The Weight Gain: Growing up, I was average to slightly overweight. The weight gain started when I joined the Toronto Police and started working shifts.
At this point, I had not tried any diets.
Final Straw: It wasn’t the chest pain I would feel due to my obesity, or my doctor’s plea for me to make some changes. It was actually a conversation with my eldest daughter Mimi a few years ago. After a diving lesson, we were walking back to the car and I asked her:
J: Mimi, when you’re on the board waiting for the coach to give the go-ahead to drive, do watch the other kids like Nick and learn from them?
M: Oh Daddy, he has one of those packs.
J: What do you mean?
M: You know, on his stomach.
J: Oh, you mean a six-pack?
M: Yes, but you don’t have one.
J: Actually, I do Mimi, it’s just hidden by chicken wings and beer.
This was my final straw. I realized that the image my daughter had of me was one of someone who is overweight and out of shape. I needed to change my attitude towards food and fitness.
The Plan of Attack: I hired Poul Nielsen as a personal trainer, and also worked hard on my own. I listened to his advice, and was motivated to change my ways. I stayed true to the plan designed for me, instead of just making my exercise routine up as I went along.
"Before this, my fitness was very poor, and was getting worse. I felt chest pain, my joints hurt, I was irritable and chronically tired."
When I finally got serious, I lost 26 lbs in one year — and most of it was fat!
The Exercise Factor: Poul and I have been working together for over 10 years. I enjoy the creativity of my workout programs, and I like how I don’t need a gym to get fit.
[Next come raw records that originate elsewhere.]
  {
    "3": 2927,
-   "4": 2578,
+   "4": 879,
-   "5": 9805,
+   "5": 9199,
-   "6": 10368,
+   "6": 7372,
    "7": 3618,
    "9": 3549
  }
Before this, my fitness was very poor, and was getting worse. I felt chest pain, my joints (back, knees, shoulder, etc.) hurt, I was irritable and chronically tired. I also wasn’t coachable, so even if I knew what to do, I wouldn’t change it.
I train with Poul once a week and follow his customized programs. I motivate myself to follow the programs, and we track my progress to help keep me encouraged.
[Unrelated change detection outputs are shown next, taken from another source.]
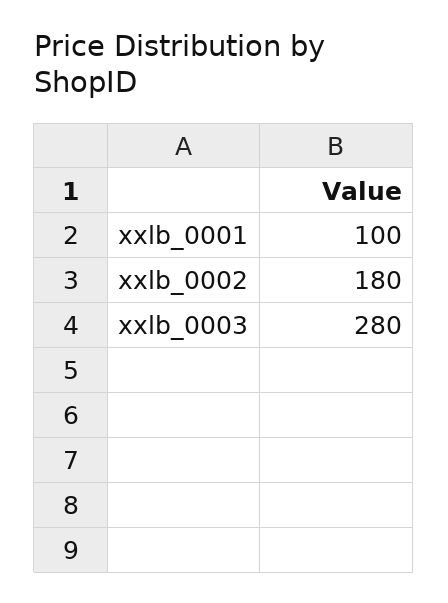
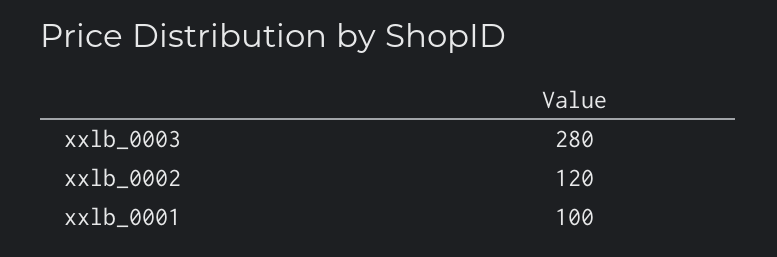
  {
    "xxlb_0001": 100,
-   "xxlb_0002": 180,
+   "xxlb_0002": 120,
    "xxlb_0003": 280
  }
The Food Element: I started eating salads with olive oil and lemon, and a serving of protein, alternating between chicken, meat and fish. I increased the amount of water I drank as well.
I also became more mindful when eating, and this continues to help me enjoy what I eat. The hardest adjustment, however, was initially portion size and no second helpings — I love food and cooking.
I’ve also never counted calories. I focus on the glycemic index by eating a low glycemic diet, and strategize when I’m going to eat and exercise to help keep my metabolism high.
The Current Day-to-Day: My days are balanced between work, driving the kids to school and programs, as well as looking after our dog Duke. I try and work out in the late morning or early afternoon during the week, and early in the morning on weekends before everyone wakes up.
Every evening I make my breakfast shake, I eat snacks throughout the day and eat smaller meals with greater frequency. This way I never feel hungry, and my energy throughout the day doesn’t suffer. I also limit alcohol consumption to social occasions and dining out.
I am proud of the amount of weight I’ve lost and that I am better shape than I was in my twenties. I am also a better example to my family, which is very important to me.
My advice? Educate yourself about the foods you're eating. Once you understand what you’re putting into your body and what it does, you can’t help but be motivated to change your ways. Improve your knowledge regarding fitness.